Y es que a veces no puedo nada más que enojarme, no darle lugar a la razón ni a la esperanza y hacer la eterna pregunta de la humanidad ¿Por qué?

¿Por qué tuviste que transformarte en un mirlo mientras el pentagrama de tu vida seguía escribiéndose?

Estuviste, estás y estarás por siempre.

Sabes, estoy creciendo, madurando… pero no soy el mismo de antes.

Me lo repiten mis allegados hasta el cansancio.

Pero ellos no entienden.

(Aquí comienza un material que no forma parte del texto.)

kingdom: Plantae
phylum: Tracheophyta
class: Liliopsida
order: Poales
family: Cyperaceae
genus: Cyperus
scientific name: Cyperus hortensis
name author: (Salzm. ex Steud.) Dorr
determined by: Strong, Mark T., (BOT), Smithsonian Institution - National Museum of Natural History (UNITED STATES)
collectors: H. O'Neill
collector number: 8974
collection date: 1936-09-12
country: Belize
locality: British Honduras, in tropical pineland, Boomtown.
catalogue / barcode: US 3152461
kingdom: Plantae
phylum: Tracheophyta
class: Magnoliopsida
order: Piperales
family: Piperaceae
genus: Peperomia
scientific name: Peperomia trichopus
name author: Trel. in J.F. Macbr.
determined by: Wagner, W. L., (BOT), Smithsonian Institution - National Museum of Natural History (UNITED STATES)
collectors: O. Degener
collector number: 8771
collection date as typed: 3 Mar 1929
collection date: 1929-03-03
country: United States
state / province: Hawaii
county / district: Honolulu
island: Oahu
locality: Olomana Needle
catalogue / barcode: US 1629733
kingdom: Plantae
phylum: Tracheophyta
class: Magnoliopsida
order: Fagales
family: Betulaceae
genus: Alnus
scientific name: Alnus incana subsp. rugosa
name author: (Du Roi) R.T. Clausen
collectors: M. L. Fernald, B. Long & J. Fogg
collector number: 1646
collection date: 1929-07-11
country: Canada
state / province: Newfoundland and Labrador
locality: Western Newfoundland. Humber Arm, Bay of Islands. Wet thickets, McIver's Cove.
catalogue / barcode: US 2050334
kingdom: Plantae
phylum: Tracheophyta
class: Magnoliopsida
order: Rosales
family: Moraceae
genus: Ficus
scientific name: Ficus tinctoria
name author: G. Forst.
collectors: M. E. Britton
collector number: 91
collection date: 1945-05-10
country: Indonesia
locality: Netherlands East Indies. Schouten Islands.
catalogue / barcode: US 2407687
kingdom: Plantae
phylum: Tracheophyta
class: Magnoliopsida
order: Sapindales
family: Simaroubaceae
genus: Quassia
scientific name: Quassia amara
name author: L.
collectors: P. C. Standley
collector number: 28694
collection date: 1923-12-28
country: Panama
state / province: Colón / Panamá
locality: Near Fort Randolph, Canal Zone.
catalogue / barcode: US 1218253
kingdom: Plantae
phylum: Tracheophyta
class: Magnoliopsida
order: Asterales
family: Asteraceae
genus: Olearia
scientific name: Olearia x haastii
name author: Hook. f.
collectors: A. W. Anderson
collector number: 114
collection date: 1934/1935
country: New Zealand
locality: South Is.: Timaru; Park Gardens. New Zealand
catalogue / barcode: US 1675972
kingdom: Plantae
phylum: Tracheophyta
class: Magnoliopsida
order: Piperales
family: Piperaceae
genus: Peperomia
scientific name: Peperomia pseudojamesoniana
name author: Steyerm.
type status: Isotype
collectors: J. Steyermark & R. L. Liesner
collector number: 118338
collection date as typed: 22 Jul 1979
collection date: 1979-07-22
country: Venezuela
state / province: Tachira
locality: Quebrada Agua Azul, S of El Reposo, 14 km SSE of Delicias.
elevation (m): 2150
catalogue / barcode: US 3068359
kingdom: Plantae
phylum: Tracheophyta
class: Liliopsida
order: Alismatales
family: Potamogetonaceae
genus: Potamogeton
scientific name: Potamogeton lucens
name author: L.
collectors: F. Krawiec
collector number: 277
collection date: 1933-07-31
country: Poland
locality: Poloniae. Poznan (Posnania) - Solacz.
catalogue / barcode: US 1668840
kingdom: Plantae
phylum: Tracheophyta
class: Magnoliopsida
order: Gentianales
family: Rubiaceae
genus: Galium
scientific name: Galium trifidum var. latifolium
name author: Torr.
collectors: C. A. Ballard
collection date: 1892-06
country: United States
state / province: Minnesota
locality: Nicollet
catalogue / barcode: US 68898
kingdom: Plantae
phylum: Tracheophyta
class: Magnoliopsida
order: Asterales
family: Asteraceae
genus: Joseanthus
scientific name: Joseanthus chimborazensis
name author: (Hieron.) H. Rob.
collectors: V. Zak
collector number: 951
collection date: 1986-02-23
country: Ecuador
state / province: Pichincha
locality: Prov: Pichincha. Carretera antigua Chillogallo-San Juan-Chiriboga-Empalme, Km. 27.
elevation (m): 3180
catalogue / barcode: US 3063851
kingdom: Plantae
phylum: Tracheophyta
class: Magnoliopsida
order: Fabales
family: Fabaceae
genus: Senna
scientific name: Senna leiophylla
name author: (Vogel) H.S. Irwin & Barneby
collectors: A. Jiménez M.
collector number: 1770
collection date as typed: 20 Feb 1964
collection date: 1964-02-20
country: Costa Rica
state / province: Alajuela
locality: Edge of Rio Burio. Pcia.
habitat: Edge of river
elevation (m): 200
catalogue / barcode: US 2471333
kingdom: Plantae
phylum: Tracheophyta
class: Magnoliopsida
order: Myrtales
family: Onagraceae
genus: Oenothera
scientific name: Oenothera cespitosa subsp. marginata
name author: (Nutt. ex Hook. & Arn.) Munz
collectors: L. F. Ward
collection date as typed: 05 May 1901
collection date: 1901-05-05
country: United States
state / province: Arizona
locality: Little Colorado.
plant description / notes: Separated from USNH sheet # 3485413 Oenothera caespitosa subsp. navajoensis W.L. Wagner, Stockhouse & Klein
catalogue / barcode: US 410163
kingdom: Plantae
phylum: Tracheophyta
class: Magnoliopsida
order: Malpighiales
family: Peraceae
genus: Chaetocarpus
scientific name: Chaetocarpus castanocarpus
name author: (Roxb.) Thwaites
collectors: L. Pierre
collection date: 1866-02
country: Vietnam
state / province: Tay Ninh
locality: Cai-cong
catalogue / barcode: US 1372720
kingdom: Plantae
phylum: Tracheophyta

No entienden que no se puede seguir igual, cuando un pedazo del corazón se fue para siempre y el resto apenas bombea la magia suficiente para mantenerme despierto.

Estuviste, estás y estarás por siempre.

Eternamente gracias por todas las cosas que diste por mí, papá.

El amor que me supiste brindar no será opacado jamás por el dolor de una perdida.

Hoy te escribo solo porque vos, estés donde estés, entendes el fuego que estas palabras emanan.

Estuviste, estás y estarás por siempre.

Recuerdo que en una de nuestras tantas charlas me dijiste que eras un soñador, pero que la vida te había jugado para otro lado y que de a poco ibas aprendiendo a seguir.

Hoy sigo soñando por los dos y de a poco cumpliendo las pequeñas cosas que me dan razones para sonreír y ser feliz.

Me quedan tus consejos, me quedan tus alientos, me quedan tus sonrisas, me quedan tus pasiones, me queda todo de vos y todo lo que puedo seguir rescatando.

Estuviste, estás y estarás por siempre.

En las profundidades de cada noche, cuando el sol deja que sus ángeles brillen para mí, se que te voy a encontrar, sonriendo, dándome aliento.

No sueltes mi mano, que yo tampoco te voy a soltar jamás.

Hace unos años te dije chau papá…pero todas las mañanas te digo buenos días.

Estuviste, estás y estarás por siempre.